Amanda's Hacienda Hash

OK I am getting carried away with my titles.  I diced up redskins and sauteed them in EVOO (covered) for about 10-15 min stirring occasionally. Then I sprinkled them with all the spices I put on the meat above.  And sprinkled lightly with Mexican blend cheese.  These are awesome!
Finally I figured we needed something sweet. And corn bread is traditionally a Tex-Mex influenced bread (actually originated with the Native Americans but is now more associated with Southern cooking!) and when I was growing up my Momma would make corn bread muffins and serve them to us for dessert with butter and syrup on it and we called it

Johnny Cake 


 According to Wikipedia (for whatever that is worth):

Johnnycakes: Pouring a batter similar to that of skillet-fried cornbread, but slightly thinner, into hot grease atop a griddle or a skillet produces a pancake-like bread called a johnnycake. This type of cornbread is prevalent in New England, particularly in Rhode Island, and also in the American Midwest and the American South. It is reminiscent of the term hoecake, used in the American South for fried cornbread pancakes, which may date back to stories about some people on the frontier making cornbread patties on the blade of a hoe.

So there you go, don't you feel informed! And Holy Fiesta this was like a party for the mouth! Worthy of a big Saturday Morning breakfast or filling enough for a breakfast-style dinner.  It was awesome! Want to see one more pic, in CinemaScope even...




Since I am apparently teaching History in this blog entry I felt guilted into looking this up. Again thanks to my friends at Wikipedia:
Cinco de Mayo: The date is observed in the United States as a celebration of Mexican heritage and pride, and to commemorate the cause of freedom and democracy during the first years of the American Civil War.  In the state of Puebla, the date is observed to commemorate the Mexican army's unlikely victory over French forces at the Battle of Puebla on May 5, 1862, under the leadership of General Ignacio Zaragoza Seguin. Contrary to widespread popular belief, Cinco de Mayo is not Mexico's Independence Day -- the most important national patriotic holiday in Mexico—which is actually celebrated on September 16.

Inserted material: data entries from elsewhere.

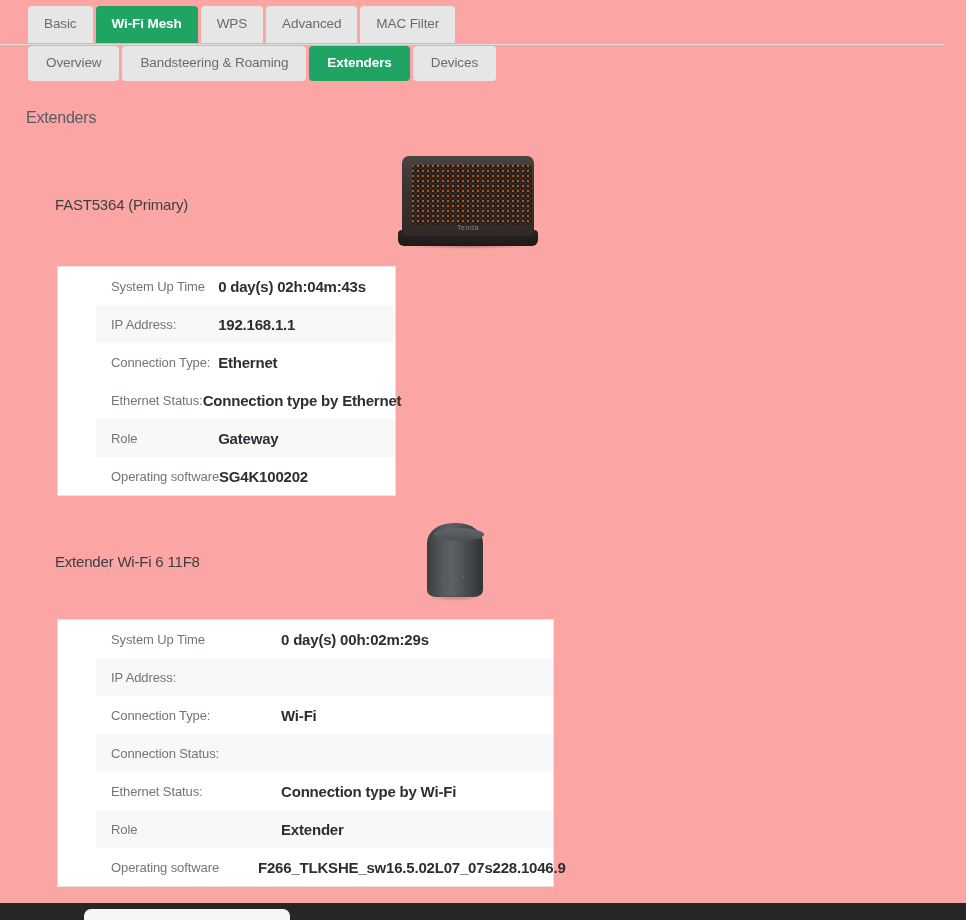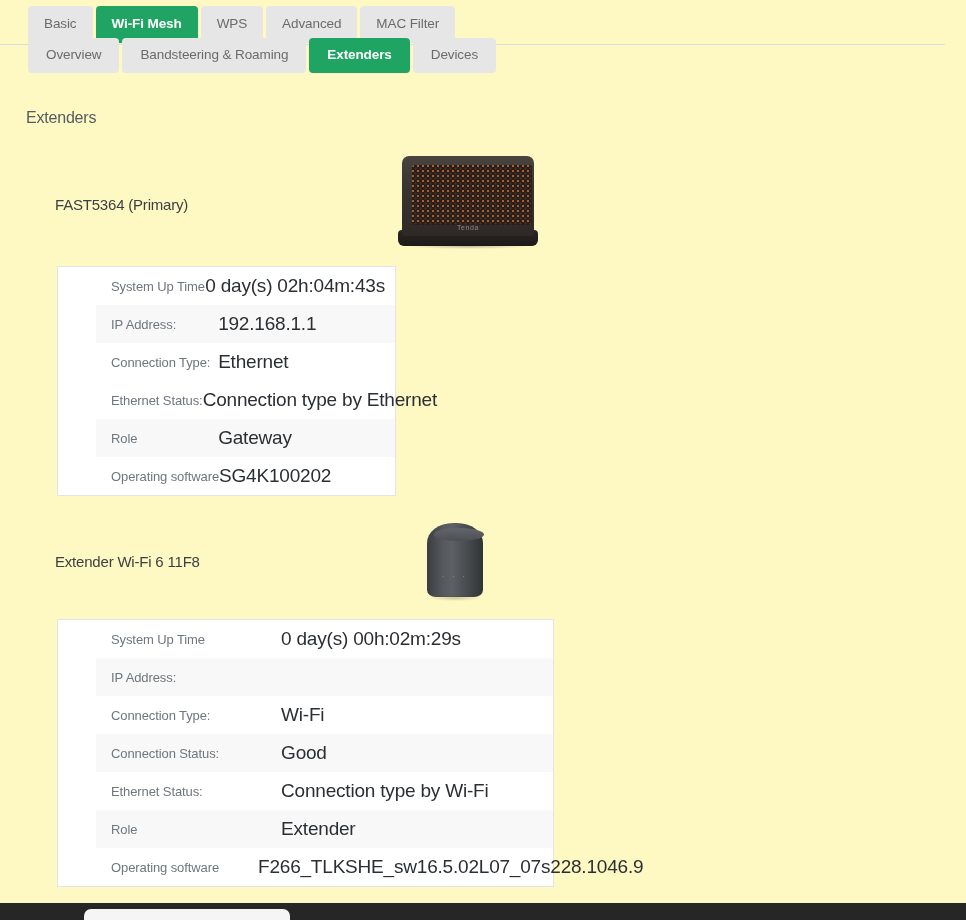--- a/index.html
+++ b/index.html
@@ -34,7 +34,7 @@
     top: 0;
     width: 966px;
     height: 903px;
-    background: #fef9c3;
+    background: #fca5a5;
   }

For the record I asked my husband to summarize the significance of May 5th in one sentence and his "brief" explanation was three times as long as the above and the sort of mind-numbing eyes-roll-back-in-my-head kind of answer that is the reason I don't ask him these things.  When I read their much more concise explanation to him, he shrugged, "That's what I said!" Sure honey, exactly. So there you go. Hope you all had some yummy Mexican grub this weekend also.  Prepare yourself for the two more entries coming your way you will have more than enough ideas for your next Mexican craving. Hasta La Vista, Baby!